Students threw out hundreds of dollars worth of food after a three-day power outage caused by Hurricane Matthew.
High winds, beginning on Saturday, Oct. 8, announced the arrival of Hurricane Matthew, rocking streetlights and bowing down tree limbs. A particularly strong gust toppled over a large tree, splitting VWC’s main electricity pole in half and causing a campus-wide power outage..
Vice President of Academic affairs Dean O’Rourke called the storm “one of the longest power outages during his time” at Virginia Wesleyan College.
Although the Jane P. Batten Student Center has a back up generator that was able to power the cafeteria, the majority of campus, including all four villages, went without power.
Despite the fact that early reports released by Dominion Virginia Power suggested the damaged power source would be fixed by Sunday, due to the severity of the damage and the plethora of power outages across Hampton Roads, power was not restored to campus until Monday night after 8 p.m.
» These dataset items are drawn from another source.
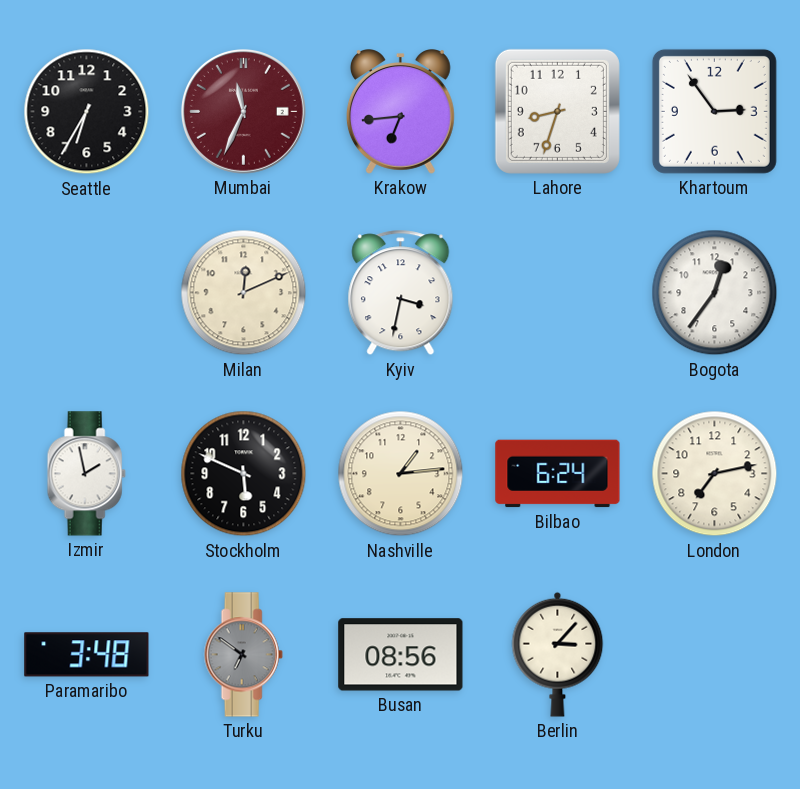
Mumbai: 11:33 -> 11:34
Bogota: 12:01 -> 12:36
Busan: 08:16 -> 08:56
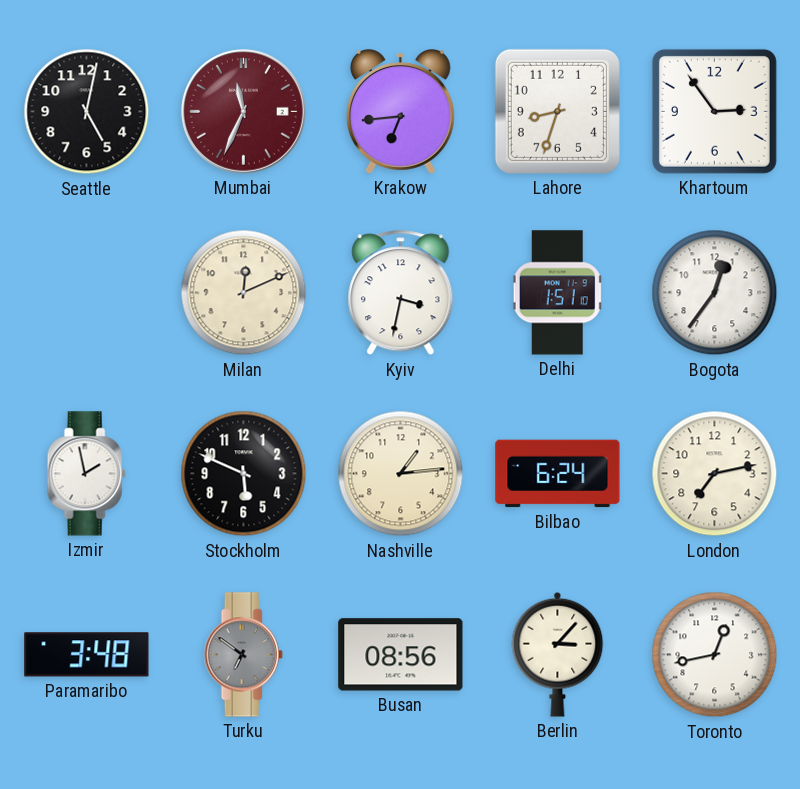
Seattle: 6:35 -> 5:02
Delhi: none -> 1:51
Toronto: none -> 12:43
This had disastrous effects on student’s refrigerated food sources.
“We had to throw out like six or seven bags of food… it was bad,” junior Luke Wentling said.
“The storm certainly caught a lot of people by surprise,” Chaplain Greg West explained.
Devastated by the amounts of food students had to throw out, some students have called for a reimbursement from the school.
“The school should give us a week’s worth of swipes,” Wentling said.
Others expressed discontent with the lack of hot water.
“We lost power for like four days and I didn’t shower because there was no hot water,” sophomore Liza Holford said.
While O’Rourke expressed sympathy for students facing “significant inconveniences” as a result of the power outage, he is thankful that the most loss from the storm was one day of cancelled classes.
“All things considered, I feel fortunate, I feel fortunate that the hurricane did not pass directly through Norfolk, I feel fortunate that most of the hazardous weather conditions occurred over the weekend… and ultimately on Monday we lost a day of classes,” O’Rourke said.
Early models of the storm by Wavy News 10 predicted the storm would pass directly through Norfolk and be dangerous enough to warrant evacuations across Hampton Roads. O’Rourke explained that if the storm had progressed on this track, VWC students would have all been evacuated. However, the week of the storm, it appeared the storm had turned out to sea.
“While we clearly underforecasted the rain and wind from the storm. Folks should still realize that there was some warning,” Meteorologist Jeremy Wheeler remarked on the Wavy News 10 blog.
Wheeler explained that people did not take the storm and the multiple flood watch alarms seriously.
While Hampton Roads endured extensive power outages, areas in North Carolina experienced severe flooding, which caused damage to homes and even deaths.
“I think people were babies about it, people in Haiti are dying, we lost some food,” sophomore Hannah Weber said.
What made the storm a challenge to prepare for was the constantly changing projections of how it would influence Hampton Roads. To compensate for this, O’Rourke explained that Virginia Wesleyan College’s emergency planning committee put several variations in place.
“I think we were proactive in preparing for the worst case, we had a good plan for the better case we actually confronted…Students were greatly inconvenienced but they were not harmed,” O’Rourke explained.